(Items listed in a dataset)

○ ○ ○ ○

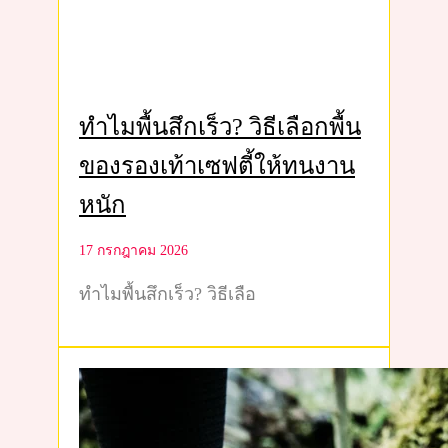
ทำไมพื้นสึกเร็ว? วิธีเลือกพื้น
ของรองเท้าเซฟตี้ให้ทนงาน
หนัก
17 กรกฎาคม 2026
ทำไมพื้นสึกเร็ว? วิธีเลือ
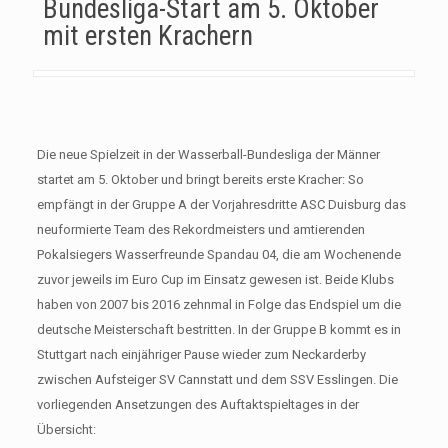
Bundesliga-Start am 5. Oktober
mit ersten Krachern
Die neue Spielzeit in der Wasserball-Bundesliga der Männer
startet am 5. Oktober und bringt bereits erste Kracher: So
empfängt in der Gruppe A der Vorjahresdritte ASC Duisburg das
neuformierte Team des Rekordmeisters und amtierenden
Pokalsiegers Wasserfreunde Spandau 04, die am Wochenende
zuvor jeweils im Euro Cup im Einsatz gewesen ist. Beide Klubs
haben von 2007 bis 2016 zehnmal in Folge das Endspiel um die
deutsche Meisterschaft bestritten. In der Gruppe B kommt es in
Stuttgart nach einjähriger Pause wieder zum Neckarderby
zwischen Aufsteiger SV Cannstatt und dem SSV Esslingen. Die
vorliegenden Ansetzungen des Auftaktspieltages in der
Übersicht:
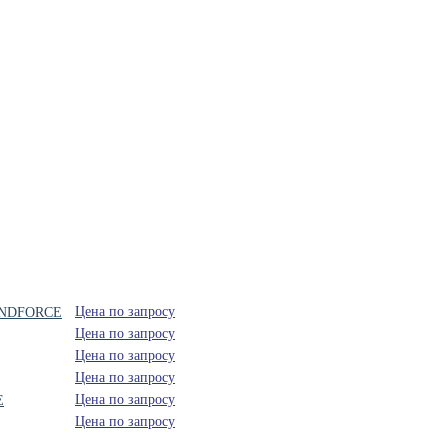
Цена по запросу
5 INDFORCE
Цена по запросу
Цена по запросу
Цена по запросу
Цена по запросу
E
Цена по запросу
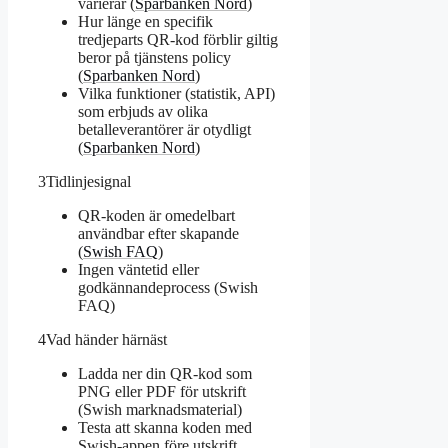
varierar (
Sparbanken Nord
)
Hur länge en specifik
tredjeparts QR-kod förblir giltig
beror på tjänstens policy
(
Sparbanken Nord
)
Vilka funktioner (statistik, API)
som erbjuds av olika
betalleverantörer är otydligt
(
Sparbanken Nord
)
3
Tidlinjesignal
QR-koden är omedelbart
användbar efter skapande
(
Swish FAQ
)
Ingen väntetid eller
godkännandeprocess (Swish
FAQ)
4
Vad händer härnäst
Ladda ner din QR-kod som
PNG eller PDF för utskrift
(Swish marknadsmaterial)
Testa att skanna koden med
Swish-appen före utskrift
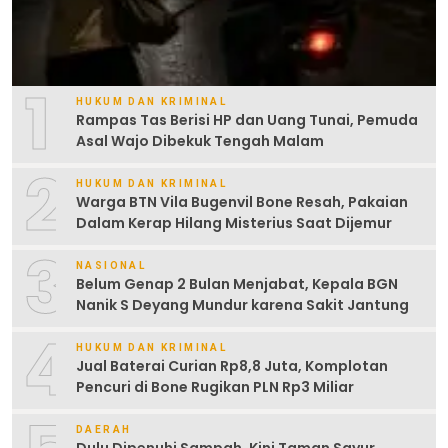
1
HUKUM DAN KRIMINAL
Rampas Tas Berisi HP dan Uang Tunai, Pemuda
Asal Wajo Dibekuk Tengah Malam
2
HUKUM DAN KRIMINAL
Warga BTN Vila Bugenvil Bone Resah, Pakaian
Dalam Kerap Hilang Misterius Saat Dijemur
3
NASIONAL
Belum Genap 2 Bulan Menjabat, Kepala BGN
Nanik S Deyang Mundur karena Sakit Jantung
4
HUKUM DAN KRIMINAL
Jual Baterai Curian Rp8,8 Juta, Komplotan
Pencuri di Bone Rugikan PLN Rp3 Miliar
DAERAH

○ ○ ○ ○

DIRECTIVE:
Your answer is all of the records restated word for word, pictures excluded.

YOUR SOLUTION:
ทำไมพื้นสึกเร็ว? วิธีเลือกพื้น
ของรองเท้าเซฟตี้ให้ทนงาน
หนัก
17 กรกฎาคม 2026
ทำไมพื้นสึกเร็ว? วิธีเลือ
Bundesliga-Start am 5. Oktober
mit ersten Krachern
Die neue Spielzeit in der Wasserball-Bundesliga der Männer
startet am 5. Oktober und bringt bereits erste Kracher: So
empfängt in der Gruppe A der Vorjahresdritte ASC Duisburg das
neuformierte Team des Rekordmeisters und amtierenden
Pokalsiegers Wasserfreunde Spandau 04, die am Wochenende
zuvor jeweils im Euro Cup im Einsatz gewesen ist. Beide Klubs
haben von 2007 bis 2016 zehnmal in Folge das Endspiel um die
deutsche Meisterschaft bestritten. In der Gruppe B kommt es in
Stuttgart nach einjähriger Pause wieder zum Neckarderby
zwischen Aufsteiger SV Cannstatt und dem SSV Esslingen. Die
vorliegenden Ansetzungen des Auftaktspieltages in der
Übersicht:
Цена по запросу
5 INDFORCE
Цена по запросу
Цена по запросу
Цена по запросу
Цена по запросу
E
Цена по запросу
varierar (
Sparbanken Nord
)
Hur länge en specifik
tredjeparts QR-kod förblir giltig
beror på tjänstens policy
(
Sparbanken Nord
)
Vilka funktioner (statistik, API)
som erbjuds av olika
betalleverantörer är otydligt
(
Sparbanken Nord
)
3
Tidlinjesignal
QR-koden är omedelbart
användbar efter skapande
(
Swish FAQ
)
Ingen väntetid eller
godkännandeprocess (Swish
FAQ)
4
Vad händer härnäst
Ladda ner din QR-kod som
PNG eller PDF för utskrift
(Swish marknadsmaterial)
Testa att skanna koden med
Swish-appen före utskrift
1
HUKUM DAN KRIMINAL
Rampas Tas Berisi HP dan Uang Tunai, Pemuda
Asal Wajo Dibekuk Tengah Malam
2
HUKUM DAN KRIMINAL
Warga BTN Vila Bugenvil Bone Resah, Pakaian
Dalam Kerap Hilang Misterius Saat Dijemur
3
NASIONAL
Belum Genap 2 Bulan Menjabat, Kepala BGN
Nanik S Deyang Mundur karena Sakit Jantung
4
HUKUM DAN KRIMINAL
Jual Baterai Curian Rp8,8 Juta, Komplotan
Pencuri di Bone Rugikan PLN Rp3 Miliar
DAERAH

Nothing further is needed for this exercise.